Here’s an example of what checksumming data looks like, you may enter some text to see a CRC32 checksum of it.
With 4 billion possible combinations, the output is nearly always a different, unpredictable result, and the same input will always return the same output.
Now that this checksum is stored, a computer can determine when a file has changed from what it should have been. Assuming that your data is in at least RAID1, it can restore the file that matches the checksum, instead of having uncertainty of which file is correct.
Btrfs also allows far more flexibility than RAID. When using a RAID1 configuration, you have to have identically sized disks so that the data may fill up the entire drive. I don’t always have even numbers of same capacity drives, and having to sacrifice disk space for data safety is not economical or practical. With Btrfs, I can create something similar to a RAID1 array with at least two drives, but can have any number of differently sized drives.
My current Btrfs array has 5 different drives in it, two 2TB drives and three 1TB drives.

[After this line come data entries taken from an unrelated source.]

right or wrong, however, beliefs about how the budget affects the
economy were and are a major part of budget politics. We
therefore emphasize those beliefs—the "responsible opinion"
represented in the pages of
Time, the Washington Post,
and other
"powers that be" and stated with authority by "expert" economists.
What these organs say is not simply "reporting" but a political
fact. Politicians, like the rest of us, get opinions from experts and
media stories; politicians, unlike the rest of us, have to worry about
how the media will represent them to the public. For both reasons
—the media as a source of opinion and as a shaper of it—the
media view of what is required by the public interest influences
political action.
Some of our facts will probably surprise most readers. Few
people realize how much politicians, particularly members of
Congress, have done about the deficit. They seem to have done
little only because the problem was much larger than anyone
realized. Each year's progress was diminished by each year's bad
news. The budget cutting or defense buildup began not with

It intelligently places all data and metadata on two drives. If any drive were to fail, I would simply buy a replacement drive and tell Btrfs to replace the previous drive with this new one.
Btrfs offers transparent compression, meaning that any data saved on a drive is compressed when saving and decompressed when reading. While this requires using more CPU, it can save significant amounts of disk space without any additional work.
There are still many other features, such as subvolumes, subvolume quotas, data deduplication, snapshots, and others. All of these make it an excellent filesystem choice.
My initial setup went fairly well, and has been working perfectly since. I have subvolumes to separate working data from backups and enabled transparent compression to save some disk space. Unfortunately, data deduplication requires more RAM to successfully manage than I have available.
My one complaint so far is that determining free disk space is difficult. Unlike ext4, I can’t just run
df -h /dev/sda and get a percent full.
df reports that I have used 3.0TiB of data and have 2.8TiB free. Running Btrfs' own df-like tool reports that I have only used 1.47TiB of data. A rough estimate suggests that I have less than 1.4TiB free.
As Btrfs is a newer filesystem, some data recovery tools may not work well with it. It also isn’t supported on all platforms yet. While the developers claim it is stable, it has not gone through the same time trials as other filesystems have.
Companies such as Facebook and Jolla among various others have adopted Btrfs for use in their production environments. Some NAS devices have Btrfs support, if you wish to enable it.
With my current experience, I would recommend using Btrfs if you have proper backups of all your data and wish to make sure your data is always available and always correct. While I don’t expect to encounter any issues with data integrity, being prepared is always better than the alternative.
If you wish to look into it more or learn how to use, the Btrfs Wiki is an excellent source of updated and accurate information.